Historian Ralph Raico has an article today that mentions Anscombe’s critique:
Those who may still be troubled by such a grisly exercise in cost-benefit analysis – innocent Japanese lives balanced against the lives of Allied servicemen – might reflect on the judgment of the Catholic philosopher G.E.M. Anscombe, who insisted on the supremacy of moral rules. When, in June 1956, Truman was awarded an honorary degree by her university, Oxford, Anscombe protested. Truman was a war criminal, she contended, for what is the difference between the U.S. government massacring civilians from the air, as at Hiroshima and Nagasaki, and the Nazis wiping out the inhabitants of some Czech or Polish village?

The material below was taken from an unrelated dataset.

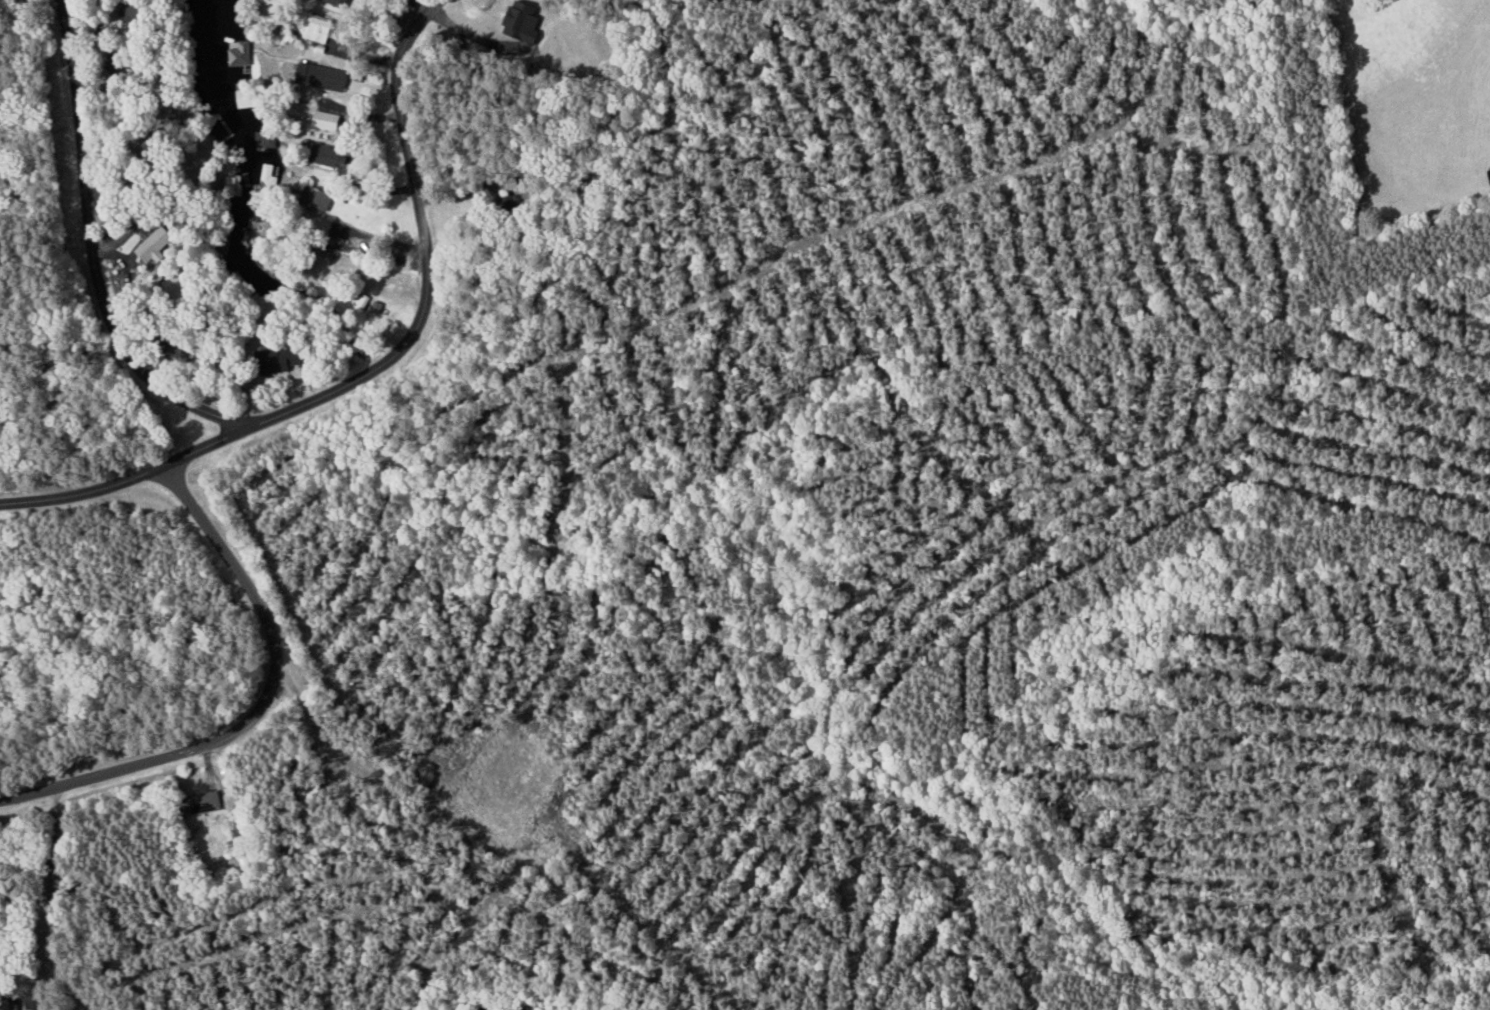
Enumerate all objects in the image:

Anscombe’s point is worth following up. Suppose that, when we invaded Germany in early 1945, our leaders had believed that executing all the inhabitants of Aachen, or Trier, or some other Rhineland city would finally break the will of the Germans and lead them to surrender. In this way, the war might have ended quickly, saving the lives of many Allied soldiers. Would that then have justified shooting tens of thousands of German civilians, including women and children? Yet how is that different from the atomic bombings?
Raico concludes:
The destruction of Hiroshima and Nagasaki was a war crime worse than any that Japanese generals were executed for in Tokyo and Manila. If Harry Truman was not a war criminal, then no one ever was.